JOB ->
Continue the appeal court excerpt on the necessity of expert evidence, starting right after its last sentence and writing in the same style. Do not write about the entries that follow it.
START TEXT SHOWN
Meady v. Greyhound Canada Transportation Corp., 2015 ONCA 6:
[31] In considering the admissibility of the expert evidence, the trial judge correctly identified the test in R. v. Mohan, [1994] 2 S.C.R. 9, as explained by this court in R. v. Abbey, 2009 ONCA 624, 97 O.R. (3d) 330, leave to appeal to S.C.C. refused, [2010] S.C.C.A. No. 125. The test has four requirements: (a) the evidence must be relevant; (b) it must be necessary to assist the trier of fact; (c) it must not be subject to an exclusionary rule; and (d) the expert must be properly qualified.
[32] The issue on this appeal is the second requirement – the necessity of the evidence to assist the trier of fact. In Mohan, at p. 23, the Supreme Court explained that necessary evidence must be outside the knowledge and experience of the trier of fact:
This pre-condition is often expressed in terms as to whether the evidence would be helpful to the trier of fact. The word "helpful" is not quite appropriate and sets too low a standard. However, I would not judge necessity by too strict a standard. What is required is that the opinion be necessary in the sense that it provide information "which is likely to be outside the experience and knowledge of a judge or jury": as quoted by Dickson J. in R. v. Abbey,[1982] 2 S.C.R. 24]. As stated by Dickson J., the evidence must be necessary to enable the trier of fact to appreciate the matters in issue due to their technical nature. In Kelliher (Village of) v. Smith, [1931] S.C.R. 672, at p. 684, this Court, quoting from Beven on Negligence (4th ed. 1928), at p. 141, stated that in order for expert evidence to be admissible, "[t]he subject-matter of the inquiry must be such that ordinary people are unlikely to form a correct judgment about it, if unassisted by persons with special knowledge".
END TEXT SHOWN
START RECORDS SUPPLIED
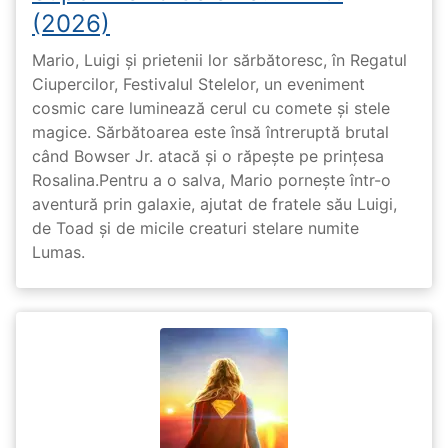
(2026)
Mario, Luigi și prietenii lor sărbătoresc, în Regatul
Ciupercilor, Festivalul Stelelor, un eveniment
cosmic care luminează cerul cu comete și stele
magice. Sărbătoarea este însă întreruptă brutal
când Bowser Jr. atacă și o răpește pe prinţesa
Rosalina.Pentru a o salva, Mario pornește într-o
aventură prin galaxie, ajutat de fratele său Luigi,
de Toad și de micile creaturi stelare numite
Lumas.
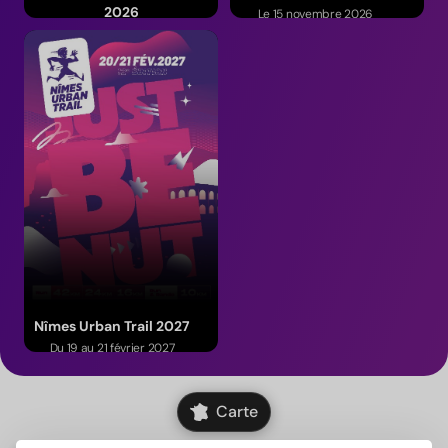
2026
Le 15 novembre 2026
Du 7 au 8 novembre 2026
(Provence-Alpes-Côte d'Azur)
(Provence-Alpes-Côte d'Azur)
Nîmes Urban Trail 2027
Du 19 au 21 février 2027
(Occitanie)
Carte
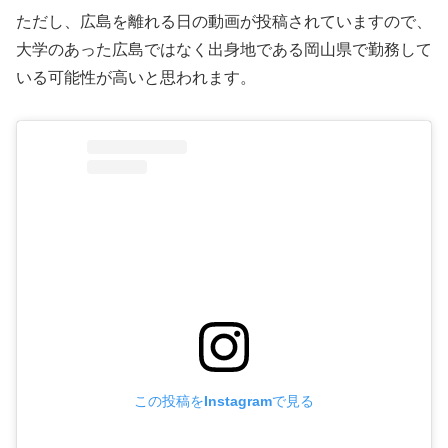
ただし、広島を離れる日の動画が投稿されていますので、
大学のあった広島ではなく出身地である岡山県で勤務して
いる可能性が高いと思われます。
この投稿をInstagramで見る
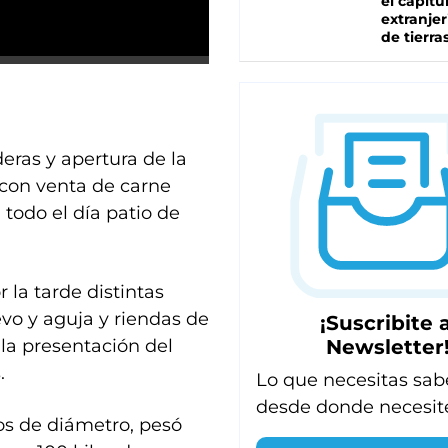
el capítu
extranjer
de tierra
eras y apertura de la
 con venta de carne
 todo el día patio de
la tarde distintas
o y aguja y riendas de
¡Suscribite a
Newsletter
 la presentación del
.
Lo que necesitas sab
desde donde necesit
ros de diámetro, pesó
END RECORDS SUPPLIED
RESPONSE ->
[33] The application of the necessity criterion asks whether the trier is able to form a correct judgment about the issue without the assistance of persons with special knowledge.
[34] The general standard of care of a professional, such as a police officer, is a question of law, but the content of the standard of care in a particular case is a question of fact. As such, the content of the standard will generally require expert evidence: Krawchuk v. Scherbak, 2011 ONCA 352, 106 O.R. (3d) 598, at para. 125, 133, leave to appeal to S.C.C. refused, [2011] S.C.C.A. No. 319.
[35] This is, however, subject to the exception for “nontechnical matters or those of which an ordinary person may be expected to have knowledge”: Krawchuk, at para. 133, referring to Zink v. Adrian (2005), 2005 BCCA 93, 37 B.C.L.R. (4th) 389, at para. 44.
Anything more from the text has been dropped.